Owning laggard stocks can be costly, essentially leaving money on the table which could otherwise be generated by more robust investments. Investors must evaluate whether the persistence of holding such assets, in anticipation of a potential catalyst, justifies the ongoing opportunity cost.
Risks of Investing in Laggard Stocks
Laggards often signal underlying problems such as consistent underperformance in earnings or weak fundamentals. Furthermore, their low pricing often correlates with higher risk due to less liquidity and wider trading spreads—a true speculative venture.
While the allure of a low-priced ‘bargain’ stock is tempting, it’s crucial to discern between genuine value and a value trap. Commonly, stocks priced at bargain basement levels reflect inherent issues or limited growth potential, contrary to their more expensive, yet proven, peers. Therefore, savvy investors are inclined to select stocks with stable earnings, reasonable liquidity, and a minimum share price that attracts institutional interest—criteria typically eschewing traditional laggards.
Related Terms
- Leader: Stocks or companies that consistently outperform market averages.
- Value Trap: An investment that appears cheap but has underlying problems that may hinder future performance.

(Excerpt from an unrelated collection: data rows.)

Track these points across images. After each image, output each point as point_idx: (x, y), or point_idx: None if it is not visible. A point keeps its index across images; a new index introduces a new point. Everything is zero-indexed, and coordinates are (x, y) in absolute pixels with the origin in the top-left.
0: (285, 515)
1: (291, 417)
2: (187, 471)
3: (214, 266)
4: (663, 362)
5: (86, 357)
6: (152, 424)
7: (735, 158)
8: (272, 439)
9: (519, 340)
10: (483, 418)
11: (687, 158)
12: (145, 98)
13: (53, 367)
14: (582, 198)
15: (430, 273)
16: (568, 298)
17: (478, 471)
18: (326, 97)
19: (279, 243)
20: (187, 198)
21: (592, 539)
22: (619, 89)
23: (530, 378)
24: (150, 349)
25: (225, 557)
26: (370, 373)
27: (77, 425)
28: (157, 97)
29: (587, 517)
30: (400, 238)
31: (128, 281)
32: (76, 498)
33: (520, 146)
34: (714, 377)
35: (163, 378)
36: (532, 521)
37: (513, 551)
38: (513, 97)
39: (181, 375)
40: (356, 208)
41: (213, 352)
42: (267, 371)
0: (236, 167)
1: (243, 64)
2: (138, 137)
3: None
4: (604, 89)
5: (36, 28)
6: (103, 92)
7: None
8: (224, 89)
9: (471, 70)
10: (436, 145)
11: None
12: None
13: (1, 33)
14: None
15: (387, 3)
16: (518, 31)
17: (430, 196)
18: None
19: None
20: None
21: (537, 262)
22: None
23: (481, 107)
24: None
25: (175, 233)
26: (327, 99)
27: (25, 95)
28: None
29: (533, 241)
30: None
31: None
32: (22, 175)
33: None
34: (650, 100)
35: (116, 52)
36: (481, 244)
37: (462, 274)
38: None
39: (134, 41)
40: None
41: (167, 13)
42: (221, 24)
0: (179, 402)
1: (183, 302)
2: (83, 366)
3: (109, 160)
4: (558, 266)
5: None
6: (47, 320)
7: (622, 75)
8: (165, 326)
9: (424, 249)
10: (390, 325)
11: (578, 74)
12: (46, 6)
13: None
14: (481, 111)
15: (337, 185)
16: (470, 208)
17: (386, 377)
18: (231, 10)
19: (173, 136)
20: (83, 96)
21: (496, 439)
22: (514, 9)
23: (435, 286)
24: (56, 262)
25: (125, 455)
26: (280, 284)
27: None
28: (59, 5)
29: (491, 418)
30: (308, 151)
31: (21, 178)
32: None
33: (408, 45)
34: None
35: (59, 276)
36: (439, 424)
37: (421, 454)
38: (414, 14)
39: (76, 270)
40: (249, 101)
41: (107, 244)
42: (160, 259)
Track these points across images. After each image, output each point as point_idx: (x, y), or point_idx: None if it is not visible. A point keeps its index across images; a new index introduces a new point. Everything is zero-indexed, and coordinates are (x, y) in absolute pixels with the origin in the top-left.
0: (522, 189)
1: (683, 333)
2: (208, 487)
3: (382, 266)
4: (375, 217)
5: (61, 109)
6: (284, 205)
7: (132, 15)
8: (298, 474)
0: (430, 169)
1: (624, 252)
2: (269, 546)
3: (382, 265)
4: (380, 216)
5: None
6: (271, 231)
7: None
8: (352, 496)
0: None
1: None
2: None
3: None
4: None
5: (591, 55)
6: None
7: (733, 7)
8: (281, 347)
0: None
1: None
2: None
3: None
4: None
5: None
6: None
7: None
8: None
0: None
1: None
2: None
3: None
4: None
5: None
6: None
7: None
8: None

- Turnaround Stock: Stocks that have potential for recovery after a period of underperformance.
Suggested Books for Further Studies
- The Intelligent Investor by Benjamin Graham - A foundational text in value investing with principles to distinguish genuine investment opportunities from potential market traps.
- Common Stocks and Uncommon Profits by Philip Fisher - Insights into identifying long-term growth stocks, contrasting with typical laggard characteristics.
Investor takeaway: Scrutinize the allure of laggards meticulously, as the true cost of a bargain might be more substantial than apparent, warranting a strategy prioritizing established, rising stocks for sustained gains. Keep an eye on fundamentals and market position to navigate away from the seductive but often misleading appeal of underperforming stocks.